Interpreting Article 21(3) as an exception to Article 1 runs counter to the convention's goals and accepted rules of treaty interpretation. Article 21(3)'s reference to "in accordance with international law" requires states parties to abide by, among other instruments, the Vienna Convention on the Law of Treaties, which as described above dictates that treaty provisions should be interpreted in light of a treaty's object and purpose. In the case of the Convention on Cluster Munitions, the preamble makes clear that the object and purpose of the treaty is to ban cluster munition use and to end the suffering of victims "for all time." Any interpretation that creates exceptions to the convention's comprehensive prohibitions should be rejected as undermining the purpose of the treaty. In addition, interpreting the convention to allow an exception would run counter to Article 21's obligations that states parties promote the convention's norms, and thus it would render the article internally incoherent.
5. Are the activities listed in Article 21(4) the only ones prohibited during joint operations?
No. Article 21(4) specifies some of the activities prohibited during joint operations and should be understood as an illustrative list rather than an exhaustive one. Article 21(4) states:
4. Nothing in paragraph 3 of this Article shall authorise a State Party:
a) To develop, produce or otherwise acquire cluster munitions;
b) To itself stockpile or transfer cluster munitions;
c) To itself use cluster munitions; or
d) To expressly request the use of cluster munitions in cases where the choice of munitions used is within its exclusive control.
Understood as an illustrative list, Article 21(4) is consistent with the convention's overarching goal of eliminating cluster munitions. Under this interpretation, activities that are not listed in Article 21(4) are still subject to Article 1(1)(c)'s prohibition on assisting, encouraging, or inducing.
By contrast, interpreting Article 21(4) as an exhaustive list would allow states parties to participate in a range of activities that are otherwise banned by the convention. Acts such as planning a cluster munitions attack with a state not party, hosting foreign stockpiles, refueling vehicles carrying cluster munitions, identifying targets for cluster munitions attacks, or transporting cluster munitions to the battlefront would be permissible. This reading would essentially allow states to load and aim the gun, so long as they did not pull the trigger.
In addition to undermining the purpose of the convention, viewing Article 21(4) as an exhaustive list would conflict with the positive obligation placed on parties under Article 21(2) to discourage cluster munition use. Article 21 would be internally incoherent if it both allowed states parties to assist with cluster munition use by their military partners and required them to discourage such use.
6. What does Article 21 require states parties to do to promote the Convention on Cluster Munitions and its norms? Why are these obligations important?
Article 21(1) and (2) require a state party to take affirmative steps to encourage all other states to ratify or accede to the convention, to notify non-party allies of its obligations under the convention, to promote the convention's norms, and to discourage cluster munition use. These groundbreaking obligations make the preamble's commitment to universalization of the treaty binding and require ongoing efforts to advance the ends of the cluster munition ban in relations with states that are not party to the convention.

__EXERCISE INSTRUCTIONS__
Answer these questions about the excerpt on Article 21 of the Convention on Cluster Munitions above:
1. According to the preamble, what is the object and purpose of the treaty?
2. Which provision's ban on assisting, encouraging, or inducing still covers activities not listed in Article 21(4)?
3. Which part of Article 21 places a positive obligation on parties to discourage cluster munition use?

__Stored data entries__
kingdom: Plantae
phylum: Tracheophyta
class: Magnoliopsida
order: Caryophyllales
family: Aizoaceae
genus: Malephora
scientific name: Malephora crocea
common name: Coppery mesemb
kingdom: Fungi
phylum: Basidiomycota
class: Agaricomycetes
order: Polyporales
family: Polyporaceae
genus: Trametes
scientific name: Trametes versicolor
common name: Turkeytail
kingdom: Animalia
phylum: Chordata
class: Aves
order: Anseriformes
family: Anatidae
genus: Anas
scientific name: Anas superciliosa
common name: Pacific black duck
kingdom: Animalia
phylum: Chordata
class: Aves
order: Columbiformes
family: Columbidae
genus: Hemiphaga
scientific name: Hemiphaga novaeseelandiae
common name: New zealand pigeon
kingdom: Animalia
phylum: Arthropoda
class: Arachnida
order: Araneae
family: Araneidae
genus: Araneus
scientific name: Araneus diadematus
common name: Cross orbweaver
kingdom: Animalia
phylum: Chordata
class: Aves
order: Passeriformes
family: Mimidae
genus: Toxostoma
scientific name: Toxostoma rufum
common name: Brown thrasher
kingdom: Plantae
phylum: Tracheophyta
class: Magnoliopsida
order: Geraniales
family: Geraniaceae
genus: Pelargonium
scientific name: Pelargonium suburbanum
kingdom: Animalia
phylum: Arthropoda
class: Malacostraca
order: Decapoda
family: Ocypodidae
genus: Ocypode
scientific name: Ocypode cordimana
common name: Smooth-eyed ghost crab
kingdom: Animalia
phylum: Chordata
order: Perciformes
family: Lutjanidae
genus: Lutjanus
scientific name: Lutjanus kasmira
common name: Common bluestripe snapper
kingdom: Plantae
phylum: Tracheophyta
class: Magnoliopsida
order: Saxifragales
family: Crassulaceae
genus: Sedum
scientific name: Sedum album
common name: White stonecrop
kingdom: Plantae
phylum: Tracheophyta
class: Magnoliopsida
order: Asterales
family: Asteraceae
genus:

__FINAL RESULT__
1. To ban cluster munition use and to end the suffering of victims "for all time."
2. Article 1(1)(c).
3. Article 21(2).